Good comments. Here's some add-ons...
> I agree that the ideal form of government is government by concensus,
> however this type of government usually only works in a group which is fairly
> homogeneous, small, and willing to compromise. Also, any hardcore dissent can
> bring such a system to its knees.
It will only bring such a system to its knees in the eyes of those who think there needs to be a change in the system. Under such a system, though, since there is completely voluntary opting in, where joiners must agree to the system and understand its implications, the joiners will be free to leave the system if they so choose. If the system is a monopoly PPL in a geographic area (like a current day government), then if the majority doesn't want those who voted against to block their proposed change, then they have to buy the sticklers out.
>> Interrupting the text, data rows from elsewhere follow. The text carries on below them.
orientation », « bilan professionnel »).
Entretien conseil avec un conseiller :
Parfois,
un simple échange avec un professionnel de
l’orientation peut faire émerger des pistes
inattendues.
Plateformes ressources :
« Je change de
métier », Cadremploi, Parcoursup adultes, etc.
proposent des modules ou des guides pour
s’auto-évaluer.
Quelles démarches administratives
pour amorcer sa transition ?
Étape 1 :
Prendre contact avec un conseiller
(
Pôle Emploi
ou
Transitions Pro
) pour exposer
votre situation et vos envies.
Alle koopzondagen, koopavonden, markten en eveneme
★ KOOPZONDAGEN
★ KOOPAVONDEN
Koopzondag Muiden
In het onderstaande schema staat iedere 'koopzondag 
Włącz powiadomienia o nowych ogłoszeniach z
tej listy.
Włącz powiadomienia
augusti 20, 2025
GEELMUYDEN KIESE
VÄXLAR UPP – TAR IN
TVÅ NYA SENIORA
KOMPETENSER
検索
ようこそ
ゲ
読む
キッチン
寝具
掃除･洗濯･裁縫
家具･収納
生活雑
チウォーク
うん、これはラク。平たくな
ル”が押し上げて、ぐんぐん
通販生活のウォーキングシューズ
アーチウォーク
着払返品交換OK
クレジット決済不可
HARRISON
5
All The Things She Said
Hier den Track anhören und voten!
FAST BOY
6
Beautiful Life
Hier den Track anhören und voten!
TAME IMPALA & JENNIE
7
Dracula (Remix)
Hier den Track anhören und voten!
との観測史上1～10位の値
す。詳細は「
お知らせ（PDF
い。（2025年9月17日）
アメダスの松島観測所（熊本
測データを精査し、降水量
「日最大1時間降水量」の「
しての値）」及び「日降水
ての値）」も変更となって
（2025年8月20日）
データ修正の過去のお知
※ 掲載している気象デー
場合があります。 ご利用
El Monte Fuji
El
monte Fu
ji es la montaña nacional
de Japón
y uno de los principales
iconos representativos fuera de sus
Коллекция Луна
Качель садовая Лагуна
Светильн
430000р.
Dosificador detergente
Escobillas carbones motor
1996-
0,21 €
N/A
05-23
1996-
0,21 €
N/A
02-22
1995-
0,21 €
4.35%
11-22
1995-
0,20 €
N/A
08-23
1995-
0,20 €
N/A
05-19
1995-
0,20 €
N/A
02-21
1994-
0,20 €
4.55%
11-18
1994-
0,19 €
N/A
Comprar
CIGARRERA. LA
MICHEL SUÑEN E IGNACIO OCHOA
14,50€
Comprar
Thus the system will not be brough to its knees, but those who want change will have to pay the market value of forcing their point of view...
> Having things enacted by votes greater than a simple majority seems a
> reasonable precaution, though it still means a small and despised minority can
> be oppressed. It is also reasonable to have a lower vote threshold for the
> removal of laws, since this would help to offset the inertia in most
> governments which works against the removal of things once instituted. As for
> laws expiring, I oftentimes find that such expirations lead to rubber stamp
> renewals; again the inertia of "if it's already there, we'll just leave it."
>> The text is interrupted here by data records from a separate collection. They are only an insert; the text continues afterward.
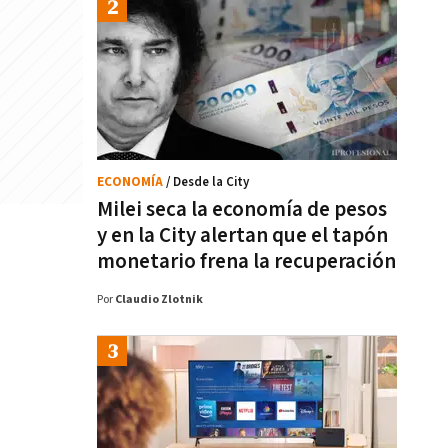
ECONOMÍA
/ Desde la City
Milei seca la economía de pesos
y en la City alertan que el tapón
monetario frena la recuperación
Por
Claudio Zlotnik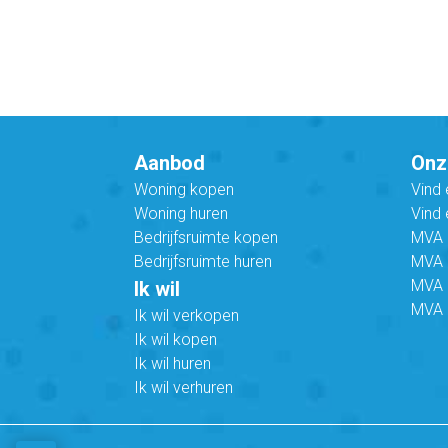
Aanbod
Onz
Woning kopen
Vind
Woning huren
Vind 
Bedrijfsruimte kopen
MVA B
Bedrijfsruimte huren
MVA C
MVA 
Ik wil
MVA 
Ik wil verkopen
Ik wil kopen
Ik wil huren
Ik wil verhuren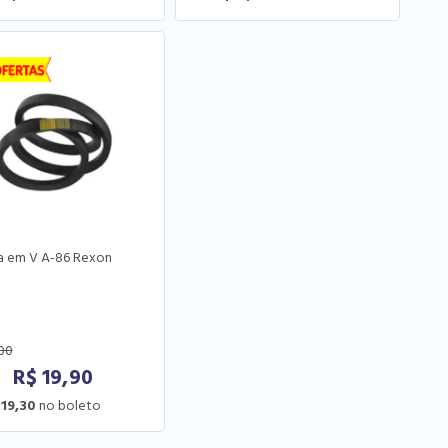
a em V A-86 Rexon
00
R$
19,90
 19,30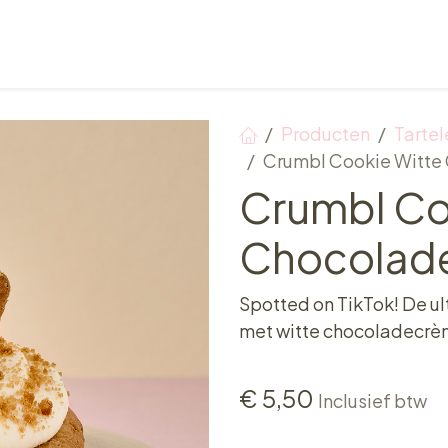
Verkooppunten
Ontbijt, Lunch & Tea Time
Producten
Tartel
Crumbl Cookie Witte
Crumbl Co
Chocolade
Spotted on TikTok! De u
met witte chocoladecrè
€
5,50
Inclusief btw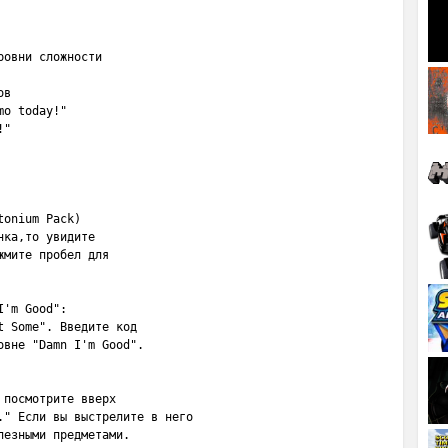
овни сложности

в

o today!"

"

onium Pack)

ка,то увидите 

мите пробел для 

'm Good":

 Some". Введите код

вне "Damn I'm Good".

посмотрите вверх

" Если вы выстрелите в него

езными предметами.
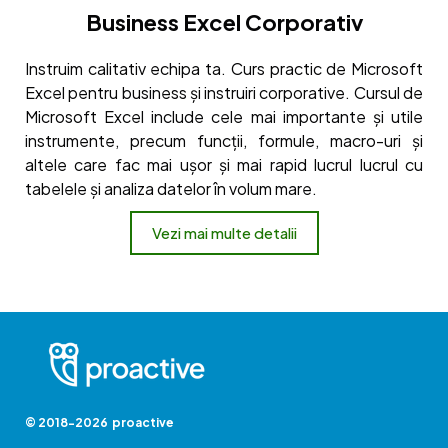
Business Excel Corporativ
Instruim calitativ echipa ta. Curs practic de Microsoft
Excel pentru business și instruiri corporative. Cursul de
Microsoft Excel include cele mai importante și utile
instrumente, precum funcții, formule, macro-uri și
altele care fac mai ușor și mai rapid lucrul lucrul cu
tabelele și analiza datelor în volum mare.
Vezi mai multe detalii
© 2018-2026 proactive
> Perhaps if we linked the term of expiration to the number of votes an item
> received, with longer effective terms for those measures which were very
> popular and shorter for those which only barely were enacted. While not
> perfect, this would mean controversial measures would come up earlier than
> those which were not, and the controversial ones are the ones less likely to
> end up being rubber stamped.
Thats a good idea, having pro-rated sunset dates. I think though that unpopular laws will be let die (as we are doing now with the independent prosecutor law here in the US), while those that are tolerable will be let live.
One thing that would prevent such opression of minorities is by allowing dissidents to opt out of the system and form their own political unit in their own territory.
> I have also wondered if it wouldn't be better to return to the old method
> of selection of the Senate. And I do believe that there should be a wider
> role of referendum in politics now that the technology is such that it would
> make mass ballot initiatives practical. One thing I would suggest, however,
> is that maybe we should make measures have to pass by a certain percentage of
> the total "possible" vote, sort of a quorum of the electorate. If not enough
> people vote to reach a quorum, then nothing can pass.
Thats a good idea, though with universal net access, the system can easily be set up to allow voting over several days, in an encrypted system, so that those who do not participate but are qualified to may simply be voting "I don't care either way."
> This would weaken the
> power of special interest groups. I also wonder if any time a ballot is cast,
> we shouldn't have some sort of fact quiz, just to make sure that the person
> voting actually knows what they are voting on, as opposed to just filling out
> what they were told to....this may be a little difficult to do in a
> nonpartisan way.
Well I remember living in Washington State, the referendums there were well covered by the press, and every residence received a voting packet with information on and position papers on the issues in the referenda.
> One of the biggest problems I see for future democracies which are not
> based on concensus is the issue of identity. If I can upload my personality
> many times, how many votes should we get? I could do it just in time to
> register, vote, then remerge after the count. Or how about borganisms
> composed of many originally separate personalities? Do they count as one, or
> many? If there is a concensus, all these problems go away, but otherwise they
> quickly become relevant.
Its a matter of residency. Currently, a human level intelligence must be 18 years old to vote here in the US, and it must be resident in the local voting area for 3 months to a year to qualify for local voting rights. I think extending these to AI and uploaded intelligences would help alleviate these forms of fraud.
> Of course, we could count resources instead of individuals....the more
> resources you have control over, the larger the percentage of the vote.
resources do not have rights.
> subscribe to the theory that the voting process is a surrogate for combat,
> with everyone conceding that the one who won the vote would likely win an
> armed conflict, and thus it is better for both sides to let the vote decide,
> which is less costly for both. If this is indeed the case, then it would be
> reasonable to assume whatever side in an issue had control of the most
> resources would likely win (regardless of number of "personalities", unless
> those ARE counted as resources). This way, we would avoid the problem of
> trying to sort out "who" gets "a" vote. Of course, some issues people place
> such value on that they are unwilling to concede defeat ever. These are not
> usually settled at the polling place even today.
Considering that in battle, the defending side in an entrenched position usually only needs 1/5th to 1/20th the number of men to defend a position. Extending this corrolary to voting, this translates to my supermajority proposal earlier.